Air Supply Brings The Love To Rocksino Devotees
July 16th, 2018
Nostalgia's a good thing, right? A stroll down memory lane can be triggered by any number of cues and last night's fantastic show at Northfield's Hard Rock Rocksino, music was the cue that got most of the crowd onto their feet. Aussie import Air Supply, led by musical partners Russell Hitchcock and Graham Russell, took the audience through their catalog of hits and a small time warp to a much simpler era.
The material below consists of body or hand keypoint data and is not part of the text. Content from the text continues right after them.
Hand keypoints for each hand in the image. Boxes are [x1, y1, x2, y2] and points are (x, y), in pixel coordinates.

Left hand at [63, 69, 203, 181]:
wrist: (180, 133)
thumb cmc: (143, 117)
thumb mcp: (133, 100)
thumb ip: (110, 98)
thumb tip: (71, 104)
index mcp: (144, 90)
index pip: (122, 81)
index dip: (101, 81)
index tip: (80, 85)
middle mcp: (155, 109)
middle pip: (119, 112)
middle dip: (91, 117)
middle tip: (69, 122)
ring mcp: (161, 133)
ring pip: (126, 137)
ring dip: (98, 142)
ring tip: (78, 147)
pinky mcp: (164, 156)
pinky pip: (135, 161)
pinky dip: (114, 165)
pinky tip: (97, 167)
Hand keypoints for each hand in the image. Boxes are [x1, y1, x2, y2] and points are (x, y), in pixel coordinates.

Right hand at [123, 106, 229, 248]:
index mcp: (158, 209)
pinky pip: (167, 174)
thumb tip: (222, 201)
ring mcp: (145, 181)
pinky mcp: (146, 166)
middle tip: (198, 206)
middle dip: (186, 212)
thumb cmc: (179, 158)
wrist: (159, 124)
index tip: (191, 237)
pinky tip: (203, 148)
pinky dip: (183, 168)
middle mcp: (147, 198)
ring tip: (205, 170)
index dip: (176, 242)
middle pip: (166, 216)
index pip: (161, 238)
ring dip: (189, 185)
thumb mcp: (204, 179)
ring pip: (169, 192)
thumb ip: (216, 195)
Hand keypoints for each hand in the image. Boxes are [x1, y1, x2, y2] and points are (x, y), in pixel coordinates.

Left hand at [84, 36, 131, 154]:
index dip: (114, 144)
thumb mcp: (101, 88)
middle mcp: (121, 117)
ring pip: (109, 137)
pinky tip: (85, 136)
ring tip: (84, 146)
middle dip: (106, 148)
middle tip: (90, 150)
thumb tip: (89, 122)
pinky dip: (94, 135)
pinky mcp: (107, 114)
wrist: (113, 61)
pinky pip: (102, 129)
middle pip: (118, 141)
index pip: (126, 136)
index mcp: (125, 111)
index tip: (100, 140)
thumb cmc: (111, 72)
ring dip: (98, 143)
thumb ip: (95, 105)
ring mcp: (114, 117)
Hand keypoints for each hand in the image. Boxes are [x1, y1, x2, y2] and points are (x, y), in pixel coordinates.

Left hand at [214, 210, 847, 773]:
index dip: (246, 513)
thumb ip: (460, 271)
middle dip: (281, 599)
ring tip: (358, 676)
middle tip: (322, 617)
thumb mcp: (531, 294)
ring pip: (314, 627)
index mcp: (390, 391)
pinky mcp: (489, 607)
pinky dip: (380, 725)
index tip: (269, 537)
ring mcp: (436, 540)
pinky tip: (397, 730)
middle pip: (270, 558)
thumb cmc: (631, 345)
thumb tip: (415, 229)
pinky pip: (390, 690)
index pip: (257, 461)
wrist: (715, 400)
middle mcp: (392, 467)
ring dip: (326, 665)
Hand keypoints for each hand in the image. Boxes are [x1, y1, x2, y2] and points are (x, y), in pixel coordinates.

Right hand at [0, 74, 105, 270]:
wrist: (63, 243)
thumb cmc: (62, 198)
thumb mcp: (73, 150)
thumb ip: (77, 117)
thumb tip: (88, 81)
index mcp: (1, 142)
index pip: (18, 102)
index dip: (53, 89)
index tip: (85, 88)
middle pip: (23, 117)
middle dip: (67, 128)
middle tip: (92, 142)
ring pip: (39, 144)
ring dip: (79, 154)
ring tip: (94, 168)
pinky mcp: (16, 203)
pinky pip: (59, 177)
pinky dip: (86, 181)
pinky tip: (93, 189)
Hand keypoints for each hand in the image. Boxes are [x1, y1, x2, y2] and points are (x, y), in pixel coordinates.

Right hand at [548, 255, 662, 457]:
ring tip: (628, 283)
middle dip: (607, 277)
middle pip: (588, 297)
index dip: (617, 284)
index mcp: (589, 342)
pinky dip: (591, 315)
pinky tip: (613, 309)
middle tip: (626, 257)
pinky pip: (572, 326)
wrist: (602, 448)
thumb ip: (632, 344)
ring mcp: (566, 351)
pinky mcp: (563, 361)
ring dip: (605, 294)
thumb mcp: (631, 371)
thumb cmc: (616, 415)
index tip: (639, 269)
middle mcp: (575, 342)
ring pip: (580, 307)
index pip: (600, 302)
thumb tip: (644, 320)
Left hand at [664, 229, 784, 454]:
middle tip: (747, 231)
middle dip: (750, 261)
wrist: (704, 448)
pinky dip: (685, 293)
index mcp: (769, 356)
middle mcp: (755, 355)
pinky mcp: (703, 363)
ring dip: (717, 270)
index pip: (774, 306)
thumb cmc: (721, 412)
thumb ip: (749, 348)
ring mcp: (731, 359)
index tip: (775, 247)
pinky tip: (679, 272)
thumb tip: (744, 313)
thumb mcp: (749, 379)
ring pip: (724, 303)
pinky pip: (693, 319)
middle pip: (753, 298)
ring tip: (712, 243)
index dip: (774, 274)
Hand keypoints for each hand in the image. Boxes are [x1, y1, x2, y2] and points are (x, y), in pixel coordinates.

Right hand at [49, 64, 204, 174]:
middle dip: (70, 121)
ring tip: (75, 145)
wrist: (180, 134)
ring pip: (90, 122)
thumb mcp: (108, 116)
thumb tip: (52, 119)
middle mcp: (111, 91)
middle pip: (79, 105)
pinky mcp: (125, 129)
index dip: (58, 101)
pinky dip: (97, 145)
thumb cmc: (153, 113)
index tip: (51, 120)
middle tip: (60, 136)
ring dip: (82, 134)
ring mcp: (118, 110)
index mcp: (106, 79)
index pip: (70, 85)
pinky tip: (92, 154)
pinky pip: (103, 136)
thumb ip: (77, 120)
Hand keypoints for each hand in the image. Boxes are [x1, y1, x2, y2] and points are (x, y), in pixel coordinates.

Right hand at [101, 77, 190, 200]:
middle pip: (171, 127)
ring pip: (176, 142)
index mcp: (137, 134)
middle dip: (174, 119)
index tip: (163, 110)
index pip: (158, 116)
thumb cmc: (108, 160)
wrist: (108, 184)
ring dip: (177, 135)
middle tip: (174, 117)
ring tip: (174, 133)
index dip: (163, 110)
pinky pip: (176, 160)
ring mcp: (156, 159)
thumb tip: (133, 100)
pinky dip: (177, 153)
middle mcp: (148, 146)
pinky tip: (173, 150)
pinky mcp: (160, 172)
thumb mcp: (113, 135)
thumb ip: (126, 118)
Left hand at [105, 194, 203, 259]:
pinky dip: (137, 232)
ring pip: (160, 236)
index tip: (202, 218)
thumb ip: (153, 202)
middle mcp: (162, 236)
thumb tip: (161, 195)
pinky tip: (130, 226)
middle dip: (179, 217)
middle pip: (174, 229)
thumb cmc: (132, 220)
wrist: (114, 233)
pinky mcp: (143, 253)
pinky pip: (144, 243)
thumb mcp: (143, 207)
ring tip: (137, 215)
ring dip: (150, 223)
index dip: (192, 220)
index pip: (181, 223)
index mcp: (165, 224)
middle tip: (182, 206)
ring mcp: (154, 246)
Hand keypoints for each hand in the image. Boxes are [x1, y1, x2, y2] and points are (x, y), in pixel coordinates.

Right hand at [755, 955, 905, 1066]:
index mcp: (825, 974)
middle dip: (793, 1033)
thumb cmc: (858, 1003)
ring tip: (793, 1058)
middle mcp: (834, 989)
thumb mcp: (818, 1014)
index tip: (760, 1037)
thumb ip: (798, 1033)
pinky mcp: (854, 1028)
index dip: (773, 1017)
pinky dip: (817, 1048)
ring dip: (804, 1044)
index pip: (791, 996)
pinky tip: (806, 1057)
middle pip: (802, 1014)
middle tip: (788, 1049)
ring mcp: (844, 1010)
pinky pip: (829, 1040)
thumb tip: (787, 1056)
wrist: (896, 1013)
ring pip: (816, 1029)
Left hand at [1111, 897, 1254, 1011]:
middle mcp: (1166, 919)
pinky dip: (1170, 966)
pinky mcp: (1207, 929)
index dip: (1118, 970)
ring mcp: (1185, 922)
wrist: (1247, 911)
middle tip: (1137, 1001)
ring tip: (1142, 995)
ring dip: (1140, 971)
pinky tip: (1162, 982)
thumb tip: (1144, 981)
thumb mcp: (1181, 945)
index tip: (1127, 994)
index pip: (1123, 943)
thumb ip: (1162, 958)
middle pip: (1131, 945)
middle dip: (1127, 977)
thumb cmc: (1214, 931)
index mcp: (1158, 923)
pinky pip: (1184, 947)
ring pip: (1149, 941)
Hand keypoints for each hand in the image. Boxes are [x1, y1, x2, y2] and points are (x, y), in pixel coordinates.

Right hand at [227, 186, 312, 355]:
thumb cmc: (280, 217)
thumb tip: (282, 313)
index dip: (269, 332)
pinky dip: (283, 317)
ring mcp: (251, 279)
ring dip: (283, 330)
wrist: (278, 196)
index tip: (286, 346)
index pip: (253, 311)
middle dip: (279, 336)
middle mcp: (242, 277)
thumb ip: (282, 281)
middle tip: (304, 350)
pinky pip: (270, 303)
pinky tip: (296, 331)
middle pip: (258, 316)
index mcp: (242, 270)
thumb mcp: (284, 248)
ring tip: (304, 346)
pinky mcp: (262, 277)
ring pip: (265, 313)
The ninety-minute show offered up fifteen tunes, twelve of which were runaway smash singles. As the duo took the stage, Graham Russell, the taller of the two, had a guitar strapped to him as well as a headset microphone. Russell Hitchcock, the diminutive member, strode out to face the crowd with a million-watt smile. The banter between the two of them was effortless, as it should be after a partnership of more than forty-four years. Although these two have been performing the same tunes to (probably) the same crowds for almost half a century, they make it seem as if it's the first time they've played them. Mr. Russell's lead voice was impeccable; while age has slowed down many of his contemporaries, time hasn't affected his vocal abilities. Honestly, for such a small-framed man he packs a wallop of a voice.
The show, starting a few minutes late, began with "Sweet Dreams," from 1981's The One That You Love. After warming the audience up with that tune, they segued directly into two of their biggest hits: "Even The Nights Are Better" and "Every Woman In The World."
The balance of the show was a veritable greatest hits showcase. "Here I Am," "Now and Forever," "Two Less Lonely People In The World," and "The One That You Love" were all offered up. One concertgoer, a middle-aged guy who was on his feet for the whole show, throwing up the horns at the beginning of each tune, was ecstatic. I'd never before seen such behavior at a show like this. He would've been right at home at a Metallica gig, but it was very cool to see him portray such passion for Russell and Hitchcock.
And that's the interesting thing: The allure that this band pulls in transcends everything. Sex, age, and even color were of no consequence to this audience. They loved their Air Supply. Capping off the evening with "All Out Of Love, the guy several rows in front of me almost lost his mind.
About mid-set, Graham Russell pointed out that his Columbus, Ohio-born girlfriend was in the audience and that Sunday was her birthday. The crowd, spontaneously, broke out into "Happy Birthday" to which a bemused Graham started to sing along with his captive crowd. Seeming somewhat embarrassed, she turned, waved, and thanked the audience.
These are moments that seem to fill an Air Supply show. People will raise an eyebrow and chuckle when I tell them I'm covering one of their gigs. Perhaps derided for their "syrupy" tunes and out-of-time sentiments, the band is considered old-fashioned when compared to today's in your face, let-it-all-hang-out forms of more "youthful" entertainment.
And, you know what? There's nothing wrong with that. In this divisive age of politics and anti-social media, a little syrup is just fine.